Negli Stati Uniti, è morto ieri per un’iniezione letale il
76.enne Clarence Ray Allen, accusato di aver
ordinato l’assassinio di tre persone. Ad Allen, ormai
cieco e costretto su una sedia a rotelle, è stata negata la sospensione della
pena capitale dalla Corte Suprema. A nulla sono servite le manifestazioni di
molte associazioni e movimenti per salvargli la vita. Massimiliano Menichetti ha raccolto il commento di Mario Marazziti, portavoce della Comunità di Sant’Egidio.
*********
R. – Allen era una persona che
non poteva più nuocere a nessuno. Era disabile, cieco e gravemente malato. E’
stato curato dopo l’ultimo infarto perché potesse essere eseguita la condanna a
morte. Sicuramente si era macchiato di gravi crimini. Questo mostra proprio
come la pena di morte sia qualcosa che debba appartenere
al passato, come la schiavitù e la tortura. La pena di morte ha alla base
un’idea di giustizia retributiva che diventa vendetta di Stato. Se la società
si abbassa a livello dell’assassino, non ottiene nulla, inquieta solo la
coscienza.
D. – Alcuni sottolineano che per Allen
non si è lottato abbastanza …
R. – Sicuramente si è lottato per Allen.
Certo il caso di Stanely Tookie
Williams mostra la contraddizione profonda di una società che vuole essere
umana, giusta e garante dei diritti umani. Ma questa stessa società uccide,
alla fine, chi a fatica, anche con un passato difficile, è cambiato e ha
riconosciuto i propri errori. E’ quindi una società che si contorce su se
stessa. La mobilitazione mondiale è attiva, però, per tutti i casi di condanna
a morte. Non si tratta semplicemente di mantenere alta la protesta caso per
caso. Si tratta di dare continuità ad una campagna mondiale per mostrare come
la pena di morte sia veramente qualcosa di umiliante per la società che la
applica.
*********
Dopo il drammatico
caso “Terri Schiavo”, si torna a discutere di
eutanasia negli Stati Uniti: la Corte suprema del
Massachusetts ha autorizzato, ieri, i servizi sociali dell’Oregon a
staccare il tubo dell’alimentazione a Haleigh Poutre, una bambina di 11 anni ridotta in fin di vita in
seguito a percosse da parte dei genitori adottivi.
In
Polonia il neopresidente, Lech Kaczynski,
non esclude elezioni politiche anticipate per risolvere la crisi politica
innescata dal mancato sostegno alla Legge finanziaria da parte dal Parlamento.
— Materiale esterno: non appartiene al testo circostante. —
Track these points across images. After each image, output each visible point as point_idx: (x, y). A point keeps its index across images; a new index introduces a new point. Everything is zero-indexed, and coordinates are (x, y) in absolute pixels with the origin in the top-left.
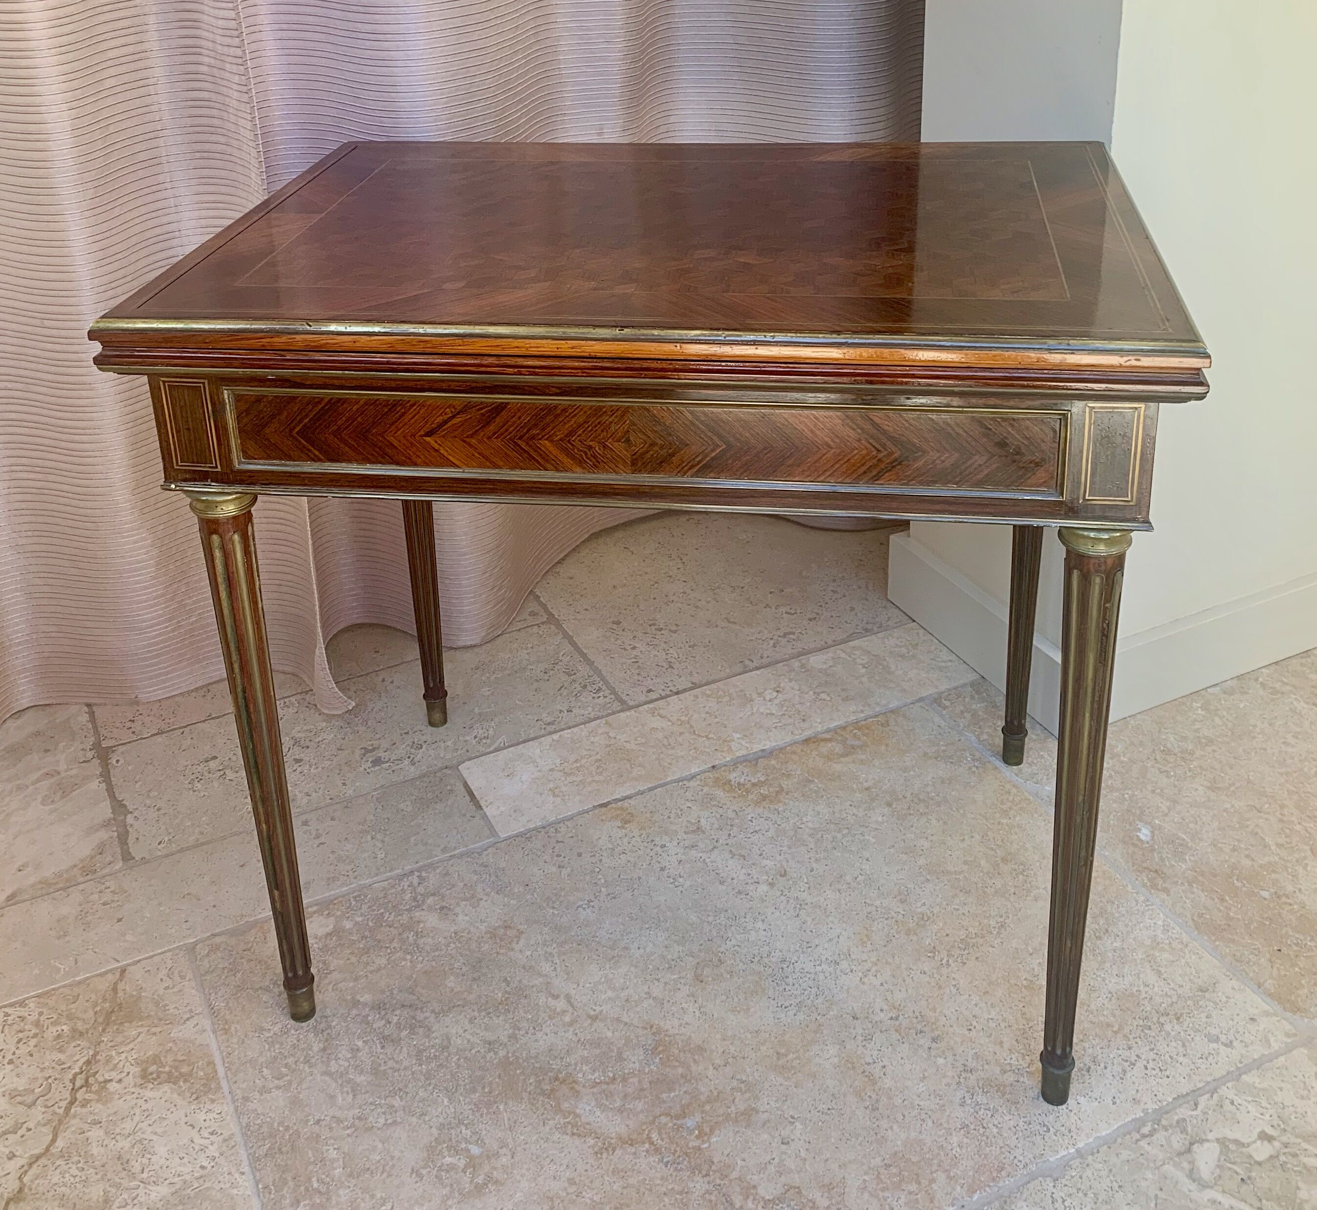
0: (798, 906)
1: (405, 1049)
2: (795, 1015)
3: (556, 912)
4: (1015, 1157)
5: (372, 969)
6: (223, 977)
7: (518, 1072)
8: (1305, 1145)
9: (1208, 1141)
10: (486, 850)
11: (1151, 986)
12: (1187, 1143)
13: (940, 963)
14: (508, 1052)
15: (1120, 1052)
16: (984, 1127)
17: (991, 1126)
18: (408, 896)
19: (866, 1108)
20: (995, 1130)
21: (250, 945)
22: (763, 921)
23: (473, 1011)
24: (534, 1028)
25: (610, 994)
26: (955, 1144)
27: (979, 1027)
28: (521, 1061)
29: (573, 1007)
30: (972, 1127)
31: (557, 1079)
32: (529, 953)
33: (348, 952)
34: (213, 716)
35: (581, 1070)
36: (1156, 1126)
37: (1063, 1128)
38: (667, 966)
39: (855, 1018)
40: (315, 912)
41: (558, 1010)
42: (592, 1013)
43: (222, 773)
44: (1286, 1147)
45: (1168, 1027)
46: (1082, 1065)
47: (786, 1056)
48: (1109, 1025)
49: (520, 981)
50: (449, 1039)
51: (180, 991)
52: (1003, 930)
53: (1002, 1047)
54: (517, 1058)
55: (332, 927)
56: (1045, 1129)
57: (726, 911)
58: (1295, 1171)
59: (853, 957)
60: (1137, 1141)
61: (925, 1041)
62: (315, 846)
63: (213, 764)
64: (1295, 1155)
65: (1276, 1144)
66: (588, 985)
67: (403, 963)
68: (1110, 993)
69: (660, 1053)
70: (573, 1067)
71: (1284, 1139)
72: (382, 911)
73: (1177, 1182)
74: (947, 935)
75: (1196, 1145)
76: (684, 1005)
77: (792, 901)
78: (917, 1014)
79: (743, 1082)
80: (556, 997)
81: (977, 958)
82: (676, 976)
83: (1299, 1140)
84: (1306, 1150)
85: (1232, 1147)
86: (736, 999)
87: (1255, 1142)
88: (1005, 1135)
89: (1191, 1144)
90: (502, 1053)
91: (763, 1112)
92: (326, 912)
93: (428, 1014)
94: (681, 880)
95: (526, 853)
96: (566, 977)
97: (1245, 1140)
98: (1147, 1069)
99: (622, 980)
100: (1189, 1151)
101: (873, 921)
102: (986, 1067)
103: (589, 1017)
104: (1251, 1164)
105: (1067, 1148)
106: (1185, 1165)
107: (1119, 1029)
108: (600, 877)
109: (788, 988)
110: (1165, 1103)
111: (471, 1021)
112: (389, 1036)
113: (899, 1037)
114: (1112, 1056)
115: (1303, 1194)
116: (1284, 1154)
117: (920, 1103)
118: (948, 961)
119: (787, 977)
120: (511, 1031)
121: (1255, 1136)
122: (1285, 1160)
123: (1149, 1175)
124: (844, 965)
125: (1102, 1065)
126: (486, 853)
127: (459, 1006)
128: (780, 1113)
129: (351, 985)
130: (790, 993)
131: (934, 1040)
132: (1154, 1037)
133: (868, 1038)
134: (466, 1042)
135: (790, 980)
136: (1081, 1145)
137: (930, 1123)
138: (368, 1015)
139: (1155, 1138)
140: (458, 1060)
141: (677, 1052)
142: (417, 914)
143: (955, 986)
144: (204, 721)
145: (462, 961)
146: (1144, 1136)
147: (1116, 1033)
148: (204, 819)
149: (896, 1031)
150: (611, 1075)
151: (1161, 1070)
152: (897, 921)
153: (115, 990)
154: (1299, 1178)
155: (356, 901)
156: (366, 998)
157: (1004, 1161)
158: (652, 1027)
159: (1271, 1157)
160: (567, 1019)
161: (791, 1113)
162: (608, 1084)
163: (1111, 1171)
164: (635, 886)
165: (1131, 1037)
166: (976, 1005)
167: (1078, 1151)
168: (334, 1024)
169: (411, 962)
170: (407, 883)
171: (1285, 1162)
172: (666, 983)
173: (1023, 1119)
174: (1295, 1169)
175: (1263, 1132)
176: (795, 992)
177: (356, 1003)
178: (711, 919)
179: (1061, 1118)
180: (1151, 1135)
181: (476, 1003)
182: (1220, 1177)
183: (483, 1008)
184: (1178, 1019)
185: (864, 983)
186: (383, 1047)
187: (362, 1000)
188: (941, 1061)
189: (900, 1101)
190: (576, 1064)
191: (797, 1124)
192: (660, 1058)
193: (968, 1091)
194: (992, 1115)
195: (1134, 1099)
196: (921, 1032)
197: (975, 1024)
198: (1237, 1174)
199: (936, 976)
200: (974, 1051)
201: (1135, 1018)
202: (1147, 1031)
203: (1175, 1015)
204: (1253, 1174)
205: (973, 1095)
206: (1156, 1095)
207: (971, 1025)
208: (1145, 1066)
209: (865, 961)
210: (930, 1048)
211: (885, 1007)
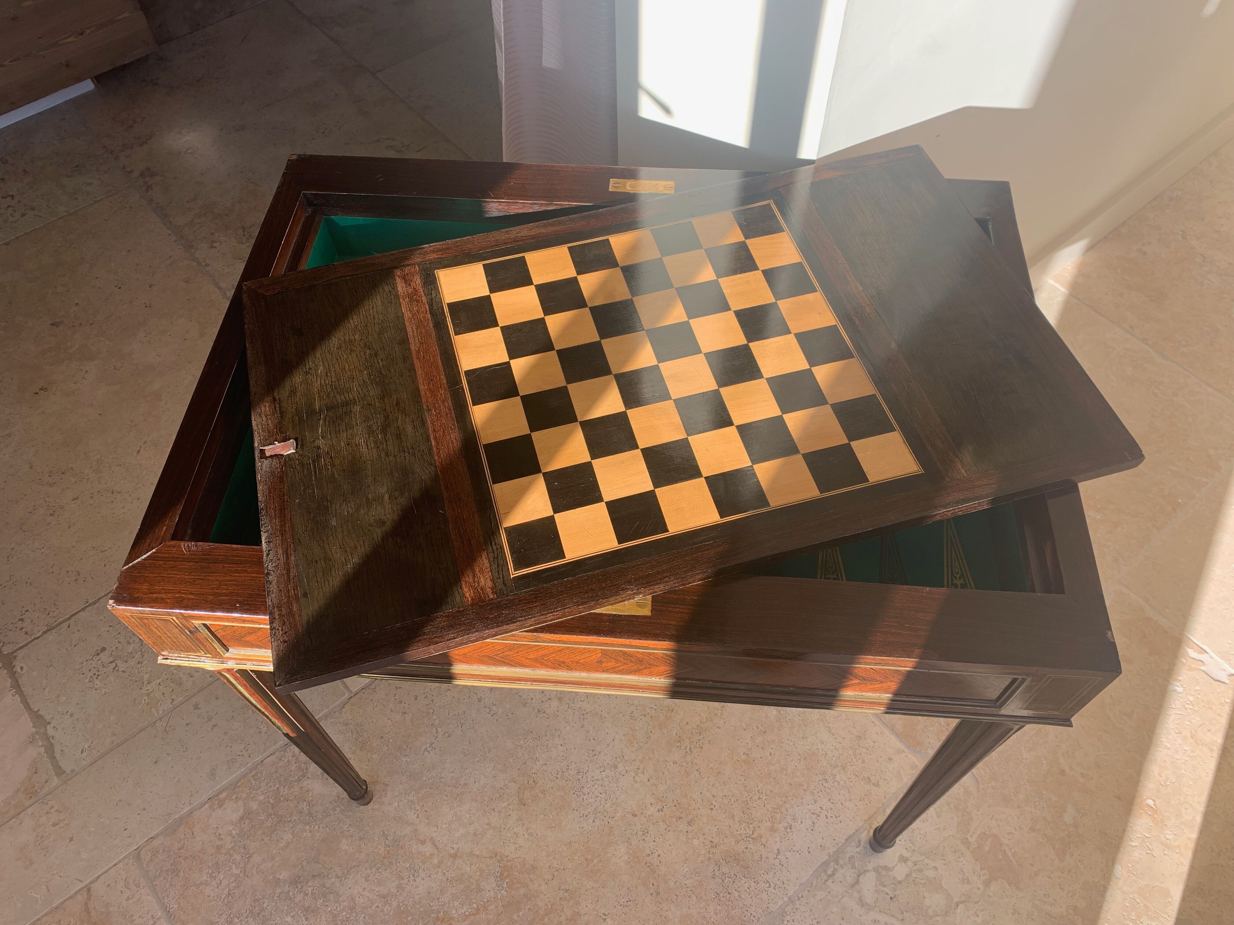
0: (581, 716)
1: (323, 917)
2: (594, 821)
3: (409, 760)
4: (751, 914)
5: (282, 845)
6: (169, 880)
7: (409, 918)
8: (927, 861)
9: (868, 871)
10: (343, 707)
11: (825, 743)
12: (855, 876)
13: (685, 751)
14: (398, 902)
15: (809, 807)
16: (729, 893)
18: (293, 767)
19: (652, 894)
20: (737, 894)
21: (182, 842)
22: (559, 736)
23: (366, 869)
24: (413, 875)
25: (462, 831)
26: (713, 913)
27: (717, 806)
28: (409, 908)
29: (437, 849)
30: (721, 895)
31: (437, 919)
32: (396, 804)
33: (260, 832)
34: (90, 602)
35: (454, 907)
36: (836, 866)
37: (779, 882)
38: (498, 795)
39: (634, 815)
40: (225, 799)
41: (428, 854)
42: (453, 852)
43: (114, 665)
44: (915, 865)
45: (838, 778)
46: (786, 824)
47: (593, 861)
48: (801, 785)
49: (395, 833)
50: (353, 900)
51: (139, 900)
52: (724, 710)
53: (734, 820)
54: (407, 906)
55: (242, 810)
56: (768, 885)
57: (532, 732)
58: (921, 884)
59: (626, 758)
60: (826, 881)
61: (683, 826)
62: (209, 729)
63: (104, 657)
64: (921, 871)
65: (910, 863)
66: (444, 826)
67: (305, 834)
68: (800, 755)
69: (506, 877)
70: (447, 905)
71: (914, 858)
72: (277, 786)
73: (852, 910)
74: (687, 723)
75: (861, 876)
76: (516, 830)
77: (576, 713)
78: (675, 802)
79: (567, 891)
80: (423, 842)
81: (710, 741)
82: (505, 804)
83: (923, 857)
84: (927, 864)
85: (884, 873)
86: (551, 817)
87: (896, 865)
88: (743, 897)
89: (859, 876)
90: (395, 904)
91: (584, 915)
92: (234, 797)
93: (333, 880)
94: (494, 708)
95: (375, 704)
96: (427, 821)
97: (890, 865)
98: (827, 818)
99: (468, 816)
100: (857, 882)
101: (635, 720)
102: (726, 840)
103: (450, 855)
104: (895, 884)
105: (783, 899)
106: (856, 895)
107: (807, 787)
108: (435, 717)
109: (585, 797)
110: (840, 845)
111: (367, 880)
112: (309, 907)
113: (666, 827)
114: (805, 812)
115: (927, 902)
116: (915, 871)
117: (686, 882)
118: (690, 748)
119: (583, 787)
120: (397, 882)
121: (896, 859)
122: (916, 876)
123: (835, 909)
124: (621, 767)
125: (799, 821)
126: (344, 710)
127: (354, 867)
128: (595, 913)
129: (270, 864)
130: (587, 802)
131: (689, 823)
132: (830, 789)
133: (645, 832)
134: (366, 899)
135: (585, 790)
136: (790, 893)
137: (695, 898)
138: (289, 891)
139: (836, 876)
140: (364, 917)
141: (517, 874)
142: (305, 783)
143: (697, 770)
144: (83, 609)
145: (348, 823)
146: (830, 876)
147: (805, 790)
148: (112, 718)
149: (663, 821)
150: (475, 906)
151: (836, 817)
153: (87, 910)
154: (924, 889)
155: (255, 780)
156: (284, 875)
157: (745, 919)
158: (496, 854)
159: (907, 876)
160: (435, 861)
161: (603, 911)
162: (474, 915)
163: (811, 910)
164: (462, 721)
165: (815, 792)
166: (713, 786)
167: (789, 898)
168: (265, 905)
169: (310, 832)
170: (291, 754)
171: (915, 878)
172: (499, 812)
173: (753, 880)
174: (922, 882)
175: (901, 855)
176: (591, 800)
177: (277, 881)
178: (522, 742)
179: (777, 874)
180: (833, 875)
181: (367, 862)
182: (877, 899)
183: (373, 864)
184: (844, 769)
185: (636, 782)
186: (307, 919)
187: (281, 877)
188: (696, 842)
189: (673, 884)
190: (449, 902)
191: (608, 920)
192: (507, 883)
193: (716, 865)
194: (733, 882)
195: (821, 846)
196: (680, 818)
197: (714, 803)
198: (888, 894)
199: (684, 764)
200: (716, 828)
201: (817, 775)
202: (825, 784)
203: (842, 765)
204: (897, 892)
205: (719, 867)
206: (834, 840)
207: (712, 804)
208: (826, 816)
209: (635, 760)
210: (687, 832)
211: (653, 801)
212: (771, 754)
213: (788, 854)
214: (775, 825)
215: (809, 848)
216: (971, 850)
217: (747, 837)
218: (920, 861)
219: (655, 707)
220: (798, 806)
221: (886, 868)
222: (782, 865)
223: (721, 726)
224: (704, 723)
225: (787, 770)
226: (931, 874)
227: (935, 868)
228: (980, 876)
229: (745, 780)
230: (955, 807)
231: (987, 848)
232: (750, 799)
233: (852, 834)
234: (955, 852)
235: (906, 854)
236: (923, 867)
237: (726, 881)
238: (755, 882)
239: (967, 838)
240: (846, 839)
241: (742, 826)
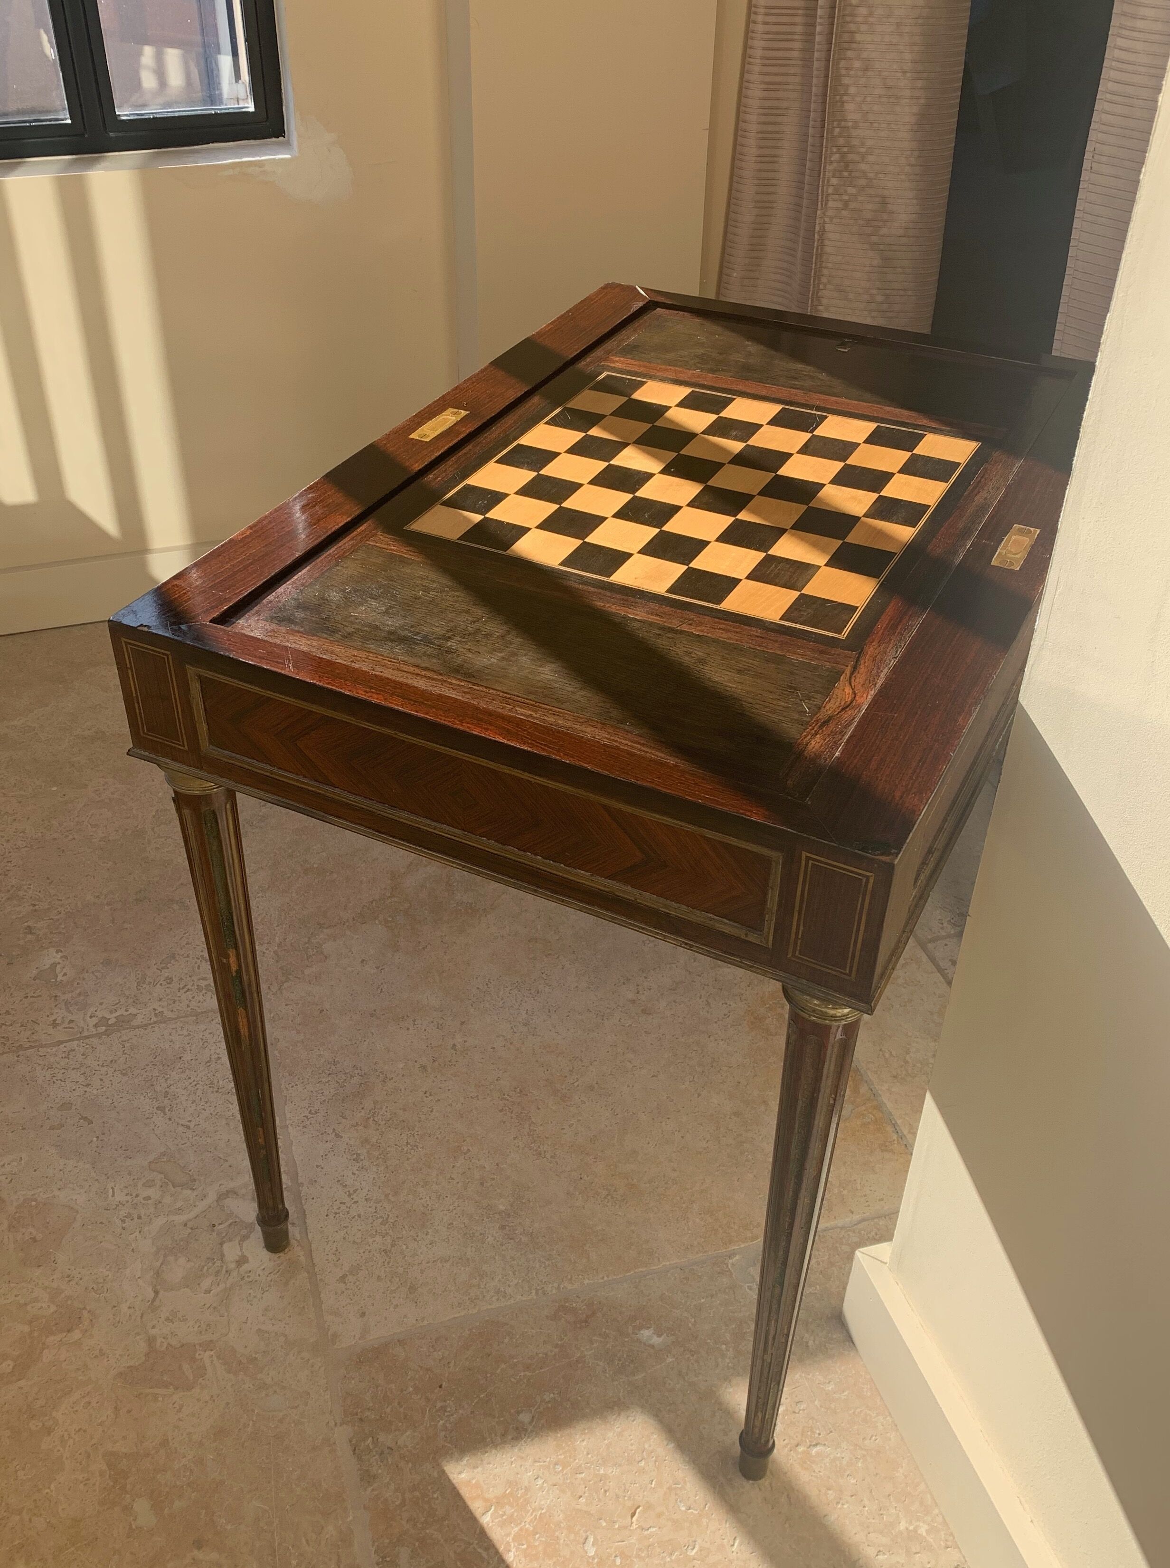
2: (478, 988)
4: (297, 1085)
8: (222, 1286)
15: (365, 1190)
16: (330, 1074)
17: (329, 1079)
19: (375, 1011)
20: (324, 1080)
26: (322, 1053)
39: (462, 1023)
44: (227, 1271)
45: (378, 1238)
46: (362, 1158)
48: (396, 1194)
64: (218, 1273)
65: (233, 1267)
68: (431, 1210)
71: (235, 1274)
73: (232, 1180)
81: (504, 1122)
83: (228, 1286)
85: (244, 1232)
86: (503, 957)
87: (241, 1250)
88: (318, 1085)
97: (245, 1244)
98: (341, 1204)
101: (569, 1060)
102: (384, 1092)
104: (224, 1237)
106: (243, 1191)
107: (389, 1200)
109: (507, 990)
113: (433, 1045)
114: (362, 1183)
115: (182, 1261)
116: (222, 1266)
117: (366, 1043)
118: (508, 1100)
119: (518, 991)
121: (246, 1253)
122: (216, 1264)
124: (522, 1029)
125: (357, 1172)
128: (391, 964)
130: (501, 989)
132: (372, 1223)
136: (290, 1130)
147: (387, 1196)
152: (566, 1077)
154: (197, 1266)
157: (297, 1077)
159: (223, 1255)
165: (379, 1205)
166: (450, 1105)
167: (287, 1127)
171: (214, 1263)
174: (206, 1268)
175: (248, 1262)
182: (223, 1210)
184: (385, 1251)
189: (373, 1031)
192: (461, 910)
193: (365, 1074)
194: (338, 1082)
195: (316, 1181)
196: (434, 1061)
197: (431, 1098)
198: (220, 1224)
199: (492, 1087)
200: (403, 1089)
201: (397, 1217)
202: (380, 1220)
203: (390, 1251)
204: (214, 1234)
205: (362, 1076)
206: (313, 1198)
207: (430, 1095)
208: (344, 1203)
209: (523, 1044)
210: (416, 1061)
211: (467, 1044)
212: (453, 1179)
213: (329, 1145)
214: (368, 1147)
215: (322, 1168)
216: (197, 1347)
217: (375, 1113)
218: (227, 1278)
219: (576, 1084)
220: (374, 1179)
221: (245, 1238)
222: (322, 1134)
223: (516, 1141)
224: (530, 1125)
225: (423, 1187)
226: (206, 1283)
227: (208, 1292)
228: (164, 1338)
229: (437, 1138)
230: (256, 1359)
231: (186, 1367)
232: (413, 1135)
233: (307, 1221)
234: (208, 1325)
235: (245, 1267)
236: (219, 1278)
237: (343, 1076)
238: (324, 1101)
239: (212, 1350)
240: (305, 1211)
241: (388, 1114)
Se non verrà trovata una soluzione entro il 30
gennaio, il presidente potrebbe sciogliere le Camere e fissare nuove elezioni
per la prossima primavera.
In
Costa d’Avorio, almeno 3 persone sono morte durante scontri tra sostenitori del
presidente, Laurent Gbagbo,
e caschi blu del Bangladesh nei pressi della base
militare dell’ONU a Guiglo. Nel Paese africano, sono
schierati 7000 caschi blu ed oltre 4000 militari francesi col compito di
sorvegliare il cessate il fuoco tra forze governative e ribelli delle “Forze
Nuove”.
Ad Haiti, nuovo episodio di
violenza contro il personale ONU. Ieri, due caschi blu giordani sono rimasti
uccisi in uno scontro a fuoco a Port-au-Prince,
mentre presidiavano un posto di blocco. Dal febbraio 2004, sono 13 le vittime
delle Nazioni Unite. Fra queste, figura anche il capo della missione, il
generale brasiliano Urano Bacellar.
In Colombia, l’esercito ha annunciato che almeno 15
paramilitari di destra sono rimasti uccisi durante scontri a fuoco avvenuti
lunedì scorso nella provincia settentrionale di La Guajira. I combattimenti sono avvenuti poche ore dopo la
decisione del governo di formare una commissione di indagine su traffici
illeciti tra esponenti politici e i cosiddetti “Squadroni della morte”.